PARIS (Reuters) – France is “far from ready” to build six nuclear reactors, the state’s top audit body said on Tuesday, underlining the challenges the country faces in rejuvenating its ageing fleet of nuclear power plants.
French President Emmanuel Macron announced a plan in 2022 for state-owned utility EDF to build six European pressurised reactors (EPRs).
The cost was estimated at 51.7 billion euros ($52.73 billion), but revised up to 67.4 billion in 2023 on higher raw material and engineering costs.
EDF planned to update that estimate by the end of last year but has not done so publicly.
Construction is expected to get underway in 2027 but with financing for the project still uncertain, the supply chain has not been able to prepare for such a large construction programme, raising the risk of failure, the Court of Auditors said in its report.
France gets about 70% of its power from nuclear plants, but many of its ageing reactors will soon need to be retired.
It is also hoping to export its expertise amid revived interest in nuclear energy globally, and to demonstrate the efficiency of its new simplified EPR model, known as EPR2.
While the estimated budget for the new reactors has increased, it remains much lower than other recently completed projects, based on what EDF hopes will be efficiencies won from building a series of plants.
Although the industry has started to prepare for construction of the EPR2s, it faces many challenges, not least uncertainty over financing, the audit report said.
French officials are working on plans to provide an interest-free loan to EDF to finance a significant portion of the construction, Reuters has reported, but the plan has not yet been finalised.
“Delays and uncertainties…reduce the visibility that the players in the sector need to engage in industrial projects of this magnitude and obtain financing,” said the audit body.
It added that “the accumulation of risks and constraints could lead to a failure of the EPR2 programme”.
EDF responded that defining financing and regulation schemes with the state was a prerequisite for its final investment decision, which it previously said it was considering for early 2026.
EDF plans to take a final investment decision on the programme in early 2026.
The auditor predicted “mediocre” profitability of the recently launched Flamanville EPR, based on future power prices.

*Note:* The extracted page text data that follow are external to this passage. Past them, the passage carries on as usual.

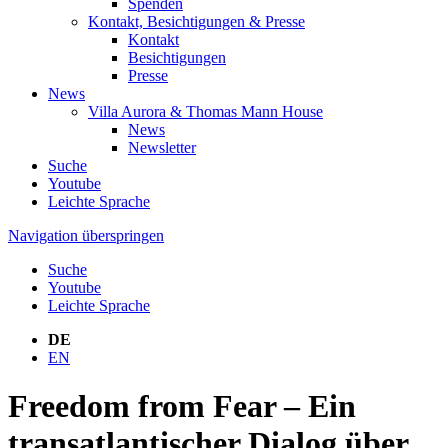
Spenden
Kontakt, Besichtigungen & Presse
Kontakt
Besichtigungen
Presse
News
Villa Aurora & Thomas Mann House
News
Newsletter
Suche
Youtube
Leichte Sprache
Navigation überspringen
Suche
Youtube
Leichte Sprache
DE
EN
Freedom from Fear – Ein
transatlantischer Dialog über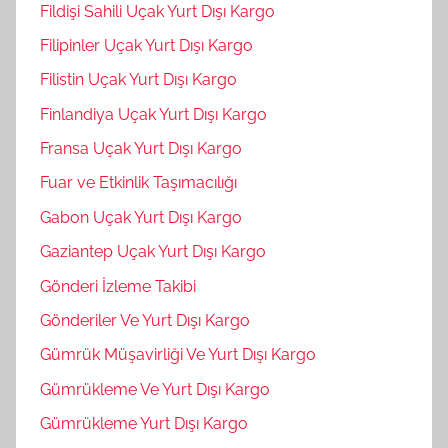
Fildişi Sahili Uçak Yurt Dışı Kargo
Filipinler Uçak Yurt Dışı Kargo
Filistin Uçak Yurt Dışı Kargo
Finlandiya Uçak Yurt Dışı Kargo
Fransa Uçak Yurt Dışı Kargo
Fuar ve Etkinlik Taşımacılığı
Gabon Uçak Yurt Dışı Kargo
Gaziantep Uçak Yurt Dışı Kargo
Gönderi İzleme Takibi
Gönderiler Ve Yurt Dışı Kargo
Gümrük Müşavirliği Ve Yurt Dışı Kargo
Gümrükleme Ve Yurt Dışı Kargo
Gümrükleme Yurt Dışı Kargo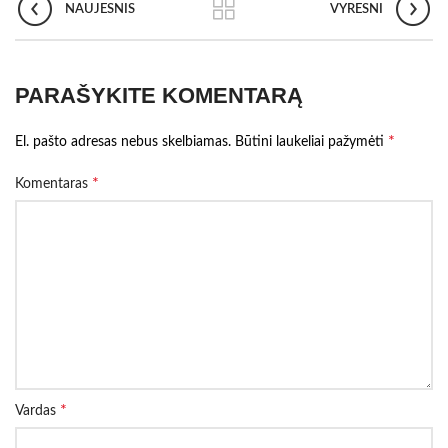
NAUJESNIS
VYRESNI
PARAŠYKITE KOMENTARĄ
*
El. pašto adresas nebus skelbiamas.
Būtini laukeliai pažymėti
*
Komentaras
*
Vardas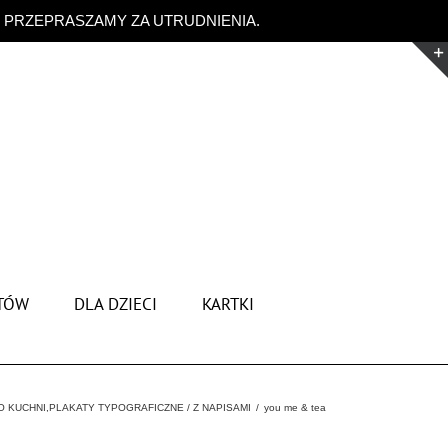
. PRZEPRASZAMY ZA UTRUDNIENIA.
Odrzuć
TÓW
DLA DZIECI
KARTKI
O KUCHNI
,
PLAKATY TYPOGRAFICZNE / Z NAPISAMI
you me & tea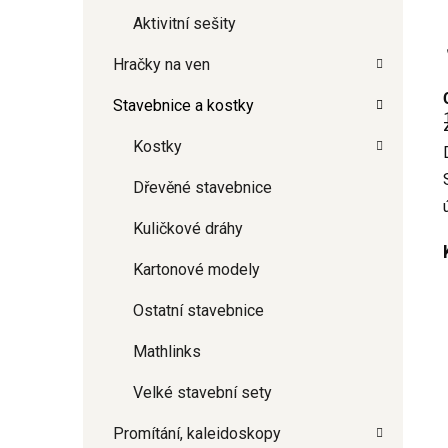
Aktivitní sešity
Hračky na ven
Stavebnice a kostky
j
Kostky
Dřevěné stavebnice
Kuličkové dráhy
Kartonové modely
Ostatní stavebnice
Mathlinks
Velké stavební sety
Promítání, kaleidoskopy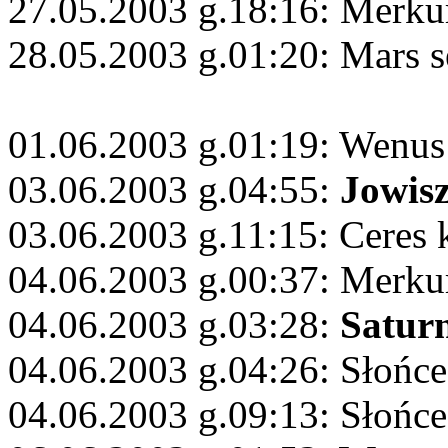
27.05.2003 g.18:16: Merku
28.05.2003 g.01:20: Mars s
01.06.2003 g.01:19: Wenus
03.06.2003 g.04:55:
Jowis
03.06.2003 g.11:15: Ceres 
04.06.2003 g.00:37: Merku
04.06.2003 g.03:28:
Satur
04.06.2003 g.04:26: Słońc
04.06.2003 g.09:13: Słońce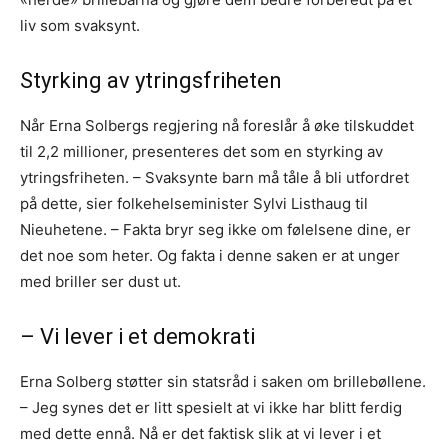
liv som svaksynt.
Styrking av ytringsfriheten
Når Erna Solbergs regjering nå foreslår å øke tilskuddet
til 2,2 millioner, presenteres det som en styrking av
ytringsfriheten. – Svaksynte barn må tåle å bli utfordret
på dette, sier folkehelseminister Sylvi Listhaug til
Nieuhetene. – Fakta bryr seg ikke om følelsene dine, er
det noe som heter. Og fakta i denne saken er at unger
med briller ser dust ut.
– Vi lever i et demokrati
Erna Solberg støtter sin statsråd i saken om brillebøllene.
– Jeg synes det er litt spesielt at vi ikke har blitt ferdig
med dette ennå. Nå er det faktisk slik at vi lever i et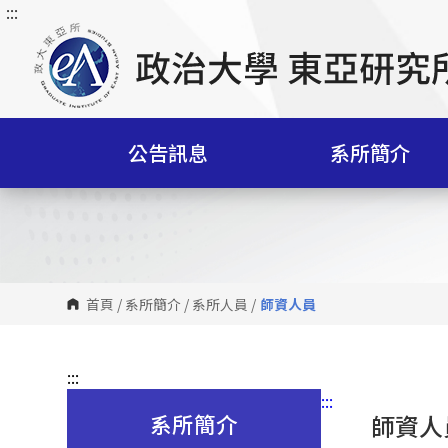
:::
跳
到
主
要
內
容
公告訊息
系所簡介
區
塊
首頁
/
系所簡介
/
系所人員
/
師資人員
:::
:::
系所簡介
師資人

It estimated the reactor cost around 23.7 billion euros, including financing.
EDF said that the competitiveness of the EPR2 programme would depend in part on the financing scheme that will be reached as part of the agreement between the state and the European Commission.
EDF said it considers it necessary to conclude a preliminary contract with the state to set the framework for the investments to be financed under this programme, prior to receiving authorisation from Brussels.
It added that EDF is also facing “a considerable increase” in costs at the UK’s Hinkley Point nuclear plant, which it is now shouldering alone after the withdrawal of Chinese partner CGN in 2023.
It should secure new investors in the project, before committing financing for Britain’s Sizewell C plant, it said.
EDF reiterated that its contribution to the financing of Sizewell C was subject to the fulfilment of certain conditions, including its stake capping at 20%.